Exercise directions
When you print the records below, keep every word exact and leave out the images.

Document layout detection data
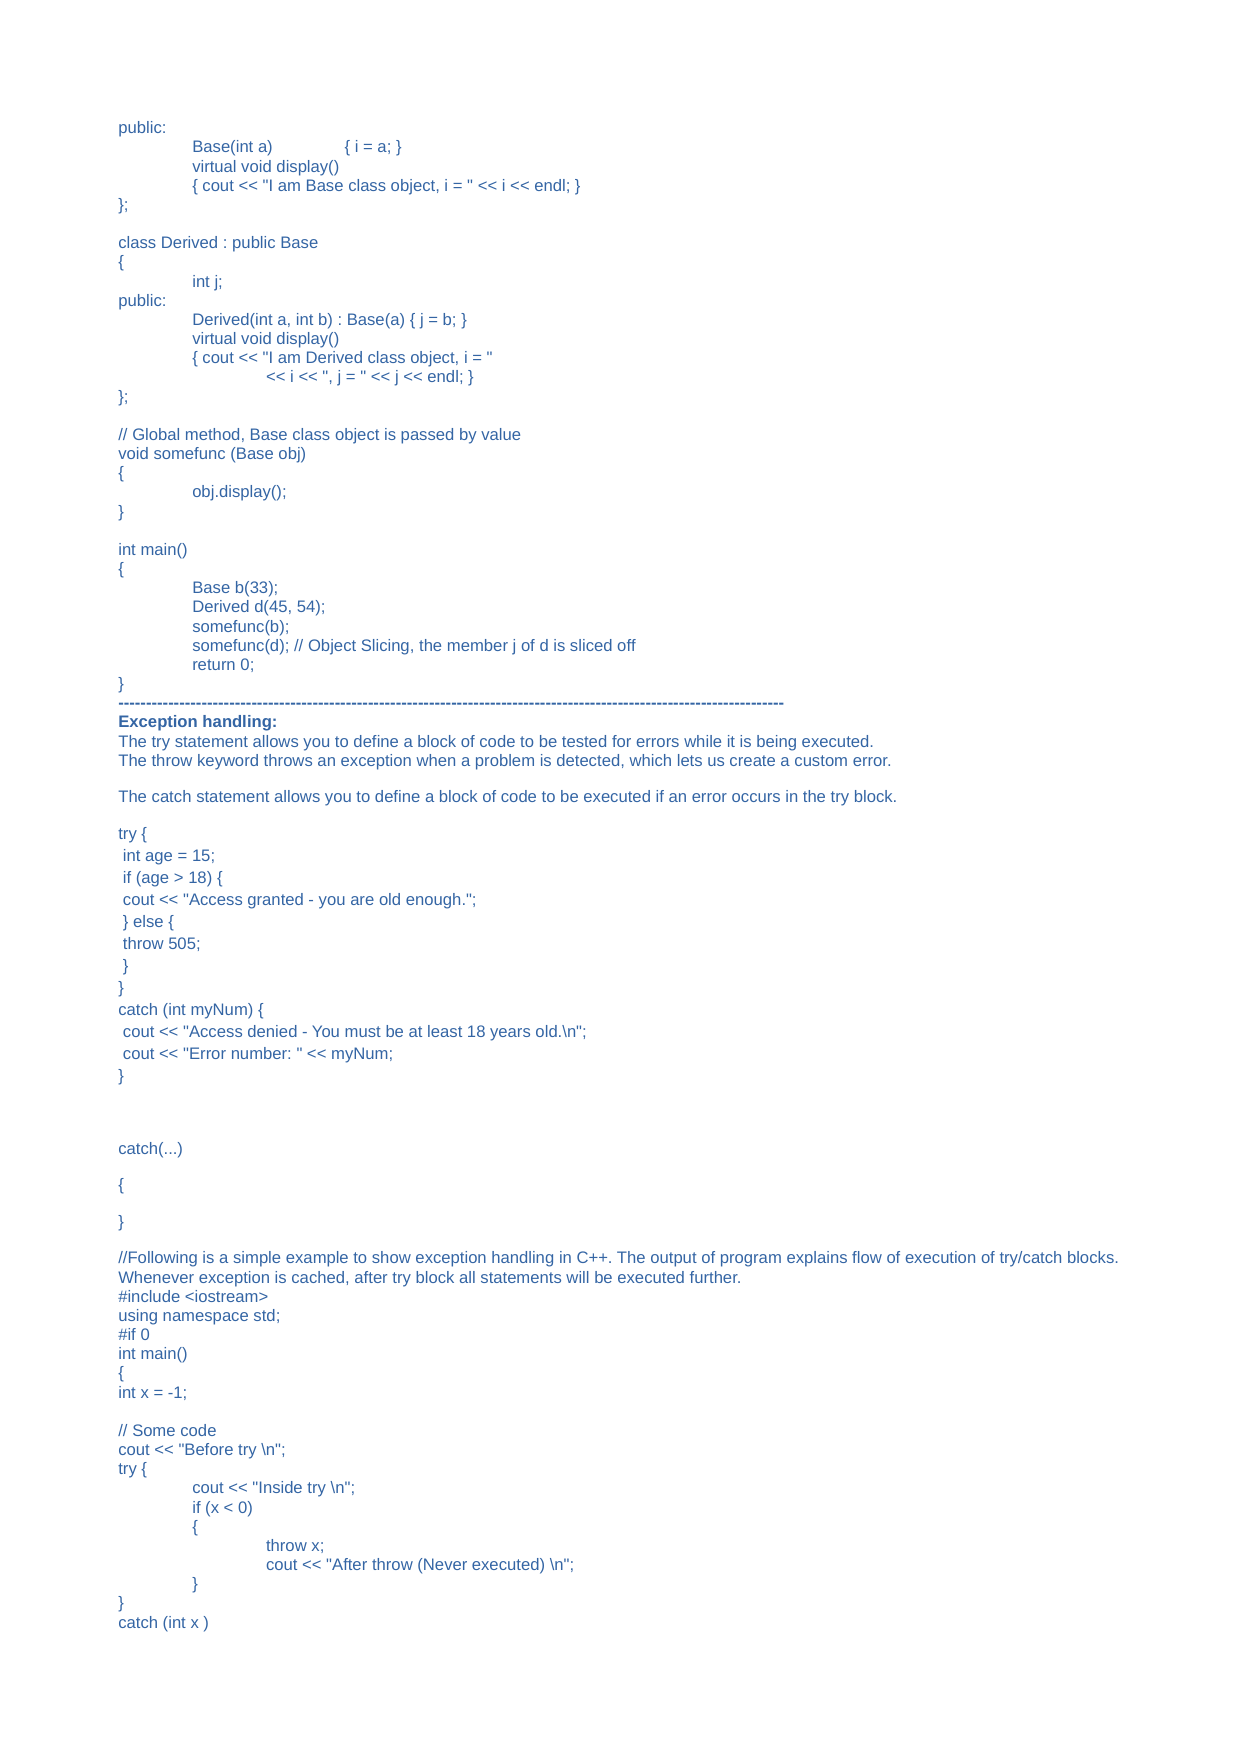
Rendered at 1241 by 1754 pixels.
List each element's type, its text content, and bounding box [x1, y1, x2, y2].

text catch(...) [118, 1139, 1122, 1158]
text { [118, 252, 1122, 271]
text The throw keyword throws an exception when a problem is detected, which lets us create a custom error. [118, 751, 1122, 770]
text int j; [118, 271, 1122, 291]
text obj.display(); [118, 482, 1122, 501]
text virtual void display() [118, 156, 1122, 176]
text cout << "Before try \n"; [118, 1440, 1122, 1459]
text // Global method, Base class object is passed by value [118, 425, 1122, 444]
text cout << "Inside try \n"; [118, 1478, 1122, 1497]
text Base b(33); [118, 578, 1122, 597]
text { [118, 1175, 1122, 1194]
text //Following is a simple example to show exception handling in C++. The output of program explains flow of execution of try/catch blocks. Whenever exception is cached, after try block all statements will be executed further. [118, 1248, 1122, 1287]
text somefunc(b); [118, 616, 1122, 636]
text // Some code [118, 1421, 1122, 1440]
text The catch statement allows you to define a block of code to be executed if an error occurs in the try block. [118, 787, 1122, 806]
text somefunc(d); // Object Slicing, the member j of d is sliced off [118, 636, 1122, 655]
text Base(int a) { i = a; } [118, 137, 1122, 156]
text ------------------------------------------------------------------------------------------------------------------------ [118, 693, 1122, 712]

Response box
Rendered at 1241 by 1754 pixels.
List each element's type, its text content, and bounding box [x1, y1, x2, y2].

text catch(...) [118, 1139, 1122, 1158]
text { [118, 252, 1122, 271]
text The throw keyword throws an exception when a problem is detected, which lets us create a custom error. [118, 751, 1122, 770]
text int j; [118, 271, 1122, 291]
text obj.display(); [118, 482, 1122, 501]
text virtual void display() [118, 156, 1122, 176]
text cout << "Before try \n"; [118, 1440, 1122, 1459]
text // Global method, Base class object is passed by value [118, 425, 1122, 444]
text cout << "Inside try \n"; [118, 1478, 1122, 1497]
text Base b(33); [118, 578, 1122, 597]
text { [118, 1175, 1122, 1194]
text //Following is a simple example to show exception handling in C++. The output of program explains flow of execution of try/catch blocks. Whenever exception is cached, after try block all statements will be executed further. [118, 1248, 1122, 1287]
text somefunc(b); [118, 616, 1122, 636]
text // Some code [118, 1421, 1122, 1440]
text The catch statement allows you to define a block of code to be executed if an error occurs in the try block. [118, 787, 1122, 806]
text somefunc(d); // Object Slicing, the member j of d is sliced off [118, 636, 1122, 655]
text Base(int a) { i = a; } [118, 137, 1122, 156]
text ------------------------------------------------------------------------------------------------------------------------ [118, 693, 1122, 712]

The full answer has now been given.